The movement is also signified by the hashtag #MeToo as countless women came forward on social media to call out high profile men who had used power and privilege to take advantage of women.
The stories that came out about Harvey Weinstein, Russell Simmons, Matt Lauer, Charlie Rose, Al Franken and many others are truly cringe-worthy.
It was not easy for these women to come out and tell their stories, especially considering the positions of influence that these men held in entertainment, news and politics.

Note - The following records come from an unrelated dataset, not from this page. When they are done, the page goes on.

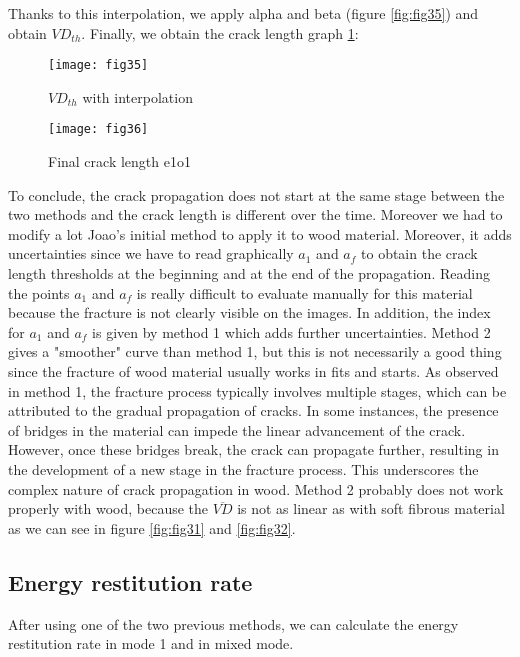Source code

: Thanks to this interpolation, we apply alpha and beta (figure \ref{fig:fig35}) and obtain $VD_{th}$. Finally, we obtain the crack length graph \ref{fig:fig36}:

\begin{figure}[h]
	\begin{minipage}[c]{.46\linewidth}
		\centering
		\texttt{[image: fig35]}
		\caption{$VD_{th}$ with interpolation}
		\label{fig:fig35}
	\end{minipage}
	\hfill%
	\begin{minipage}[c]{.46\linewidth}
		\centering
		\texttt{[image: fig36]}
		\caption{Final crack length e1o1}
		\label{fig:fig36}
	\end{minipage}
\end{figure}

To conclude, the crack propagation does not start at the same stage between the two methods and the crack length is different over the time. Moreover we had to modify a lot Joao's initial method to apply it to wood material. Moreover, it adds uncertainties since we have to read graphically $a_1$ and $a_f$ to obtain the crack length thresholds at the beginning and at the end of the propagation. Reading the points $a_1$ and $a_f$ is really difficult to evaluate manually for this material because the fracture is not clearly visible on the images. In addition, the index for $a_1$ and $a_f$ is given by method 1 which adds further uncertainties. Method 2 gives a "smoother" curve than method 1, but this is not necessarily a good thing since the fracture of wood material usually works in fits and starts.
As observed in method 1, the fracture process typically involves multiple stages, which can be attributed to the gradual propagation of cracks. In some instances, the presence of bridges in the material can impede the linear advancement of the crack. However, once these bridges break, the crack can propagate further, resulting in the development of a new stage in the fracture process. This underscores the complex nature of crack propagation in wood. Method 2 probably does not work properly with wood, because the $\overline{VD}$ is not as linear as with soft fibrous material  as we can see in figure \ref{fig:fig31} and \ref{fig:fig32}.

\subsection{Energy restitution rate}

After using one of the two previous methods, we can calculate the energy restitution rate in mode 1 and in mixed mode.

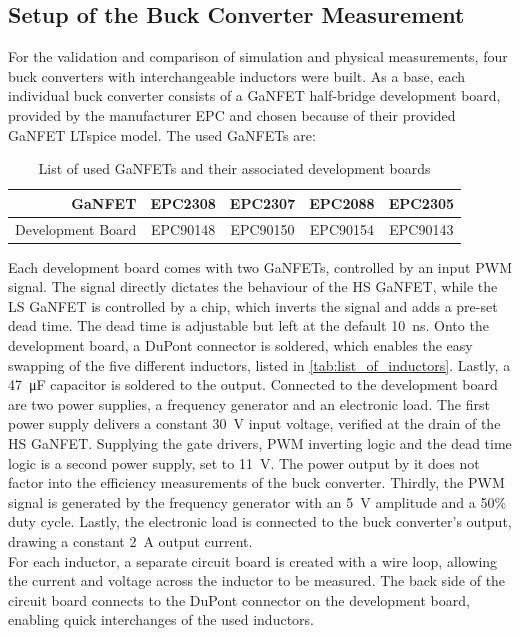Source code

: \subsection{Setup of the Buck Converter Measurement}\label{sec:setup_of_the_buck_converter}
For the validation and comparison of simulation and physical measurements, four buck converters with interchangeable inductors were built. As a base, each individual buck converter consists of a \ac{GaNFET} half-bridge development board, provided by the manufacturer EPC and chosen because of their provided \ac{GaNFET} LTspice model. The used \acp{GaNFET} are:
\begin{table}[H]
    \centering
    \caption{List of used \acp{GaNFET} and  their associated development boards}
    \begin{tabular}{|r|c|c|c|c|}
        \hline
        \ac{GaNFET} & EPC2308 & EPC2307 & EPC2088 & EPC2305 \\
        \hline
        Development Board & EPC90148 & EPC90150 & EPC90154 & EPC90143\\
        \hline
    \end{tabular}
    \label{tab:list_of_GaNFETs}
\end{table}
Each development board comes with two \acp{GaNFET}, controlled by an input \ac{PWM} signal. The signal directly dictates the behaviour of the \ac{HS} \ac{GaNFET}, while the \ac{LS} \ac{GaNFET} is controlled by a chip, which inverts the signal and adds a pre-set dead time. The dead time is adjustable but left at the default \SI{10}{\nano\s}. Onto the development board, a DuPont connector is soldered, which enables the easy swapping of the five different inductors, listed in \ref{tab:list_of_inductors}. Lastly, a \SI{47}{\micro\F} capacitor is soldered to the output. Connected to the development board are two power supplies, a frequency generator and an electronic load. The first power supply delivers a constant \SI{30}{\V} input voltage, verified at the drain of the \ac{HS} \ac{GaNFET}. Supplying the gate drivers, \ac{PWM} inverting logic and the dead time logic is a second power supply, set to \SI{11}{\V}. The power output by it does not factor into the efficiency measurements of the buck converter. Thirdly, the \ac{PWM} signal is generated by the frequency generator with an \SI{5}{\V} amplitude and a 50\% duty cycle. Lastly, the electronic load is connected to the buck converter's output, drawing a constant \SI{2}{\A} output current.\\
For each inductor, a separate circuit board is created with a wire loop, allowing the current and voltage across the inductor to be measured. The back side of the circuit board connects to the DuPont connector on the development board, enabling quick interchanges of the used inductors.

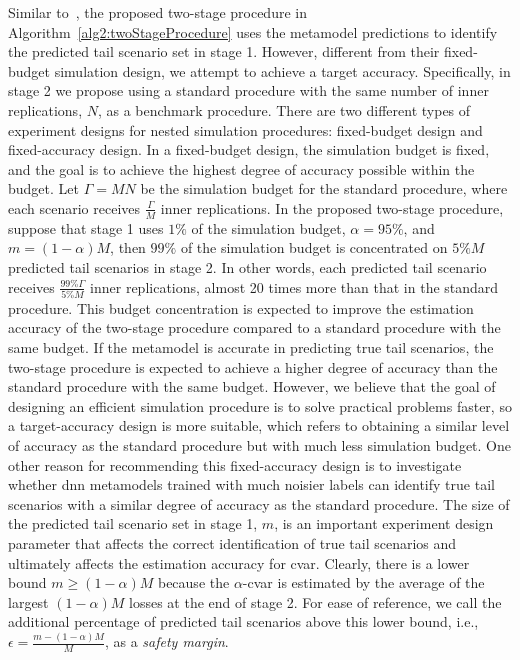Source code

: Similar to~\cite{dang2020efficient}, the proposed two-stage procedure in Algorithm~\ref{alg2:twoStageProcedure} uses the metamodel predictions to identify the predicted tail scenario set in stage 1.
However, different from their fixed-budget simulation design, we attempt to achieve a target accuracy.
Specifically, in stage 2 we propose using a standard procedure with the same number of inner replications, $N$, as a benchmark procedure.
There are two different types of experiment designs for nested simulation procedures: fixed-budget design and fixed-accuracy design.
In a fixed-budget design, the simulation budget is fixed, and the goal is to achieve the highest degree of accuracy possible within the budget.
Let $\Gamma = MN$ be the simulation budget for the standard procedure, where each scenario receives $\frac{\Gamma}{M}$ inner replications.
In the proposed two-stage procedure, suppose that stage 1 uses $1\%$ of the simulation budget, $\alpha = 95\%$, and $m=(1-\alpha)M$, then $99\%$ of the simulation budget is concentrated on $5\% M$ predicted tail scenarios in stage 2.
In other words, each predicted tail scenario receives $\frac{99\% \Gamma}{5\% M}$ inner replications, almost 20 times more than that in the standard procedure.
This budget concentration is expected to improve the estimation accuracy of the two-stage procedure compared to a standard procedure with the same budget. 
If the metamodel is accurate in predicting true tail scenarios, the two-stage procedure is expected to achieve a higher degree of accuracy than the standard procedure with the same budget.
However, we believe that the goal of designing an efficient simulation procedure is to solve practical problems faster, so a target-accuracy design is more suitable, which refers to obtaining a similar level of accuracy as the standard procedure but with much less simulation budget.
One other reason for recommending this fixed-accuracy design is to investigate whether \gls{dnn} metamodels trained with much noisier labels can identify true tail scenarios with a similar degree of accuracy as the standard procedure.
The size of the predicted tail scenario set in stage 1, $m$, is an important experiment design parameter that affects the correct identification of true tail scenarios and ultimately affects the estimation accuracy for \gls{cvar}.
Clearly, there is a lower bound $m \geq (1-\alpha)M$ because the $\alpha$-\gls{cvar} is estimated by the average of the largest $(1-\alpha)M$ losses at the end of stage 2.
For ease of reference, we call the additional percentage of predicted tail scenarios above this lower bound, i.e., $\epsilon = \frac{m - (1-\alpha)M}{M}$, as a \textit{safety margin}.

However, at the same time, questions have been raised, many of them by women, as to whether the entire #MeToo Movement has gotten a little bit off the rails.
Heather MacDonald wrote a very thought provoking piece in the City Journal last week titled "Policing Sexual Desire" that is well worth reading. Her key point is whether the entire #MeToo Movement is based on an impossible premise that begins with the feminist idea that "differences between men and women have nothing to do with biology but are socially constructed in their entirety."
In other words, many feminists believe that biology, sex and gender differences have nothing to do with anything. Sexual interactions between men and women are not driven by how we are wired but are due to unequal power relationships and a patriarchal society.
MacDonald doesn't see it that way.
Actually, sexual harassment is usually just about sex, even if differential power is used to obtain it. There is nothing inconsistent or hypocritical about liberal male icons championing feminist issues like abortion or equal pay while also putting heavy-handed or offensive moves on females. Charlie Rose, Matt Lauer, and Harvey Weinstein would all undoubtedly be thrilled to have a female president, since they would thereby be routing Red State misogyny. For now, however, they want access to females’ panties.
Ignoring basic biology and the way the genders are hard-wired is a recipe for trouble. However, that is exactly what is happening as feminists point to "patriarchy" and "dangerously outdated gender norms" as the problem rather than the fact that there is an inherent innate difference in the way men and women think about sex.
“Dangerously outdated gender norms” are not what make it difficult to say no to sexual advances; contemporary gender norms have confused these already fraught situations. Traditional mores set the default for premarital sex at “no,” at least for females. This default recognized the different sexual drives of males and females and the difficulties of bargaining with the male libido. The default “no” to premarital sex meant that a female did not have to negotiate the refusal with every opportuning male; it was simply assumed. She could, of course, cast aside the default assumption; that was her power and prerogative. But she did not have to provide reasons for shutting down a sexual advance.
I grew up in a different time. I started college in the Fall,1968 when men were not allowed beyond the lobby in a women's residence hall. This was liberalized in the winter semester so that one Sunday afternoon per month co-ed visiting was allowed. However, the door to the room had to be open and everyone in the room had to have one foot on the floor at all time.
There was a reason that those types of rules were in place. Yes, as students we hated it, but the fact is that the administrators had a very good idea about gender norms. After all, those norms had been in place for thousands upon thousands of years. They knew that the more that men and women mixed the greater the chance that regrets might come out of it.
Men are primed to pursue. That pursuit can indeed turn primal at times. Women want to be pursued. It is not patriarchy or unequal gender norms that causes this. It is biology. It is the gender differences that many today want to argue do not exist.
At the end of her article, MacDonald asks where it is all headed?
Western culture is in fact the least patriarchal society in human history; rather than being forced to veil, females can parade themselves in as scantily clad a manner as they choose; pop culture stars flaunt their promiscuity. There is not a single mainstream institution that is not trying to hire and promote as many females as possible. And yet females are apparently still so beaten down by sexism that the Times’s gender editor Bennett asks rhetorically if females should even be deemed able to consent to sex, since “cultural expectations” make it awkward to say no. How long will it be before feminists demand the return of chaperones?
It seems that those open door Sunday visits may have to make a comeback along with the chaperones. I hope not. I would just like to see a little sense and sensibility when it comes to recognizing there are differences in the sexes. I think the "consensus of scientists" is pretty clear on this one and has been since the beginning of time. Why then do so many act as if it does not exist?